What you need to do: Output every record word for word, minus the pictures.

Data listing:
+++

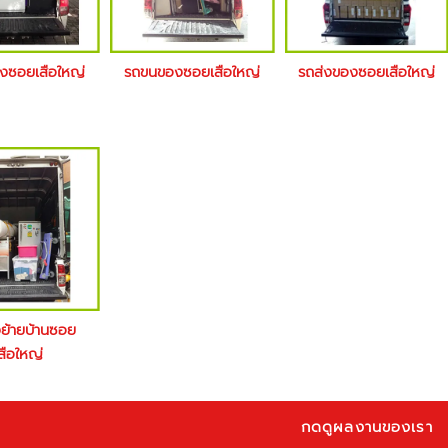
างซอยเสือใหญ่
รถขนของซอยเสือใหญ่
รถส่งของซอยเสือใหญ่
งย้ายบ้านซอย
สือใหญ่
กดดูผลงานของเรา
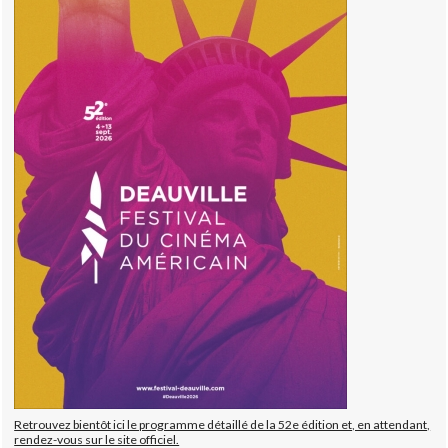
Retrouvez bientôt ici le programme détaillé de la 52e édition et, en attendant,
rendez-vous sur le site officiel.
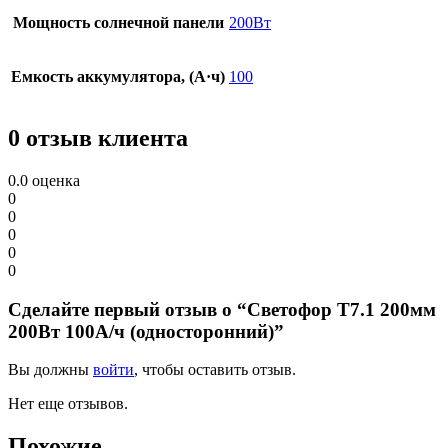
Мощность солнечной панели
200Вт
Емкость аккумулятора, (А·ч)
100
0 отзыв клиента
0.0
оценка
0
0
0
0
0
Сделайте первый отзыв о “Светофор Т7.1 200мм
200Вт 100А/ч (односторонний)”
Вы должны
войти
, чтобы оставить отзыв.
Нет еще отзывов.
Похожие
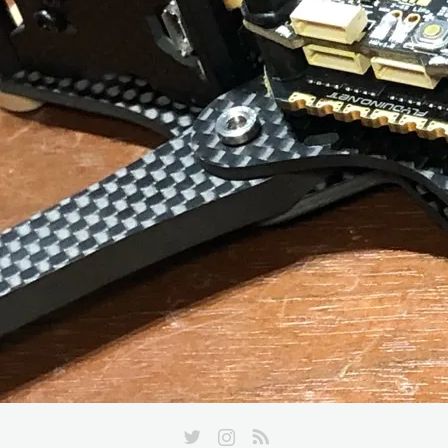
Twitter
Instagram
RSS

+++

Answer section:
างซอยเสือใหญ่
รถขนของซอยเสือใหญ่
รถส่งของซอยเสือใหญ่
งย้ายบ้านซอย
สือใหญ่
กดดูผลงานของเรา
Retrouvez bientôt ici le programme détaillé de la 52e édition et, en attendant,
rendez-vous sur le site officiel.
Мощность солнечной панели
200Вт
Емкость аккумулятора, (А·ч)
100
0 отзыв клиента
0.0
оценка
0
0
0
0
0
Сделайте первый отзыв о “Светофор Т7.1 200мм
200Вт 100А/ч (односторонний)”
Вы должны
войти
, чтобы оставить отзыв.
Нет еще отзывов.
Похожие
Twitter
Instagram
RSS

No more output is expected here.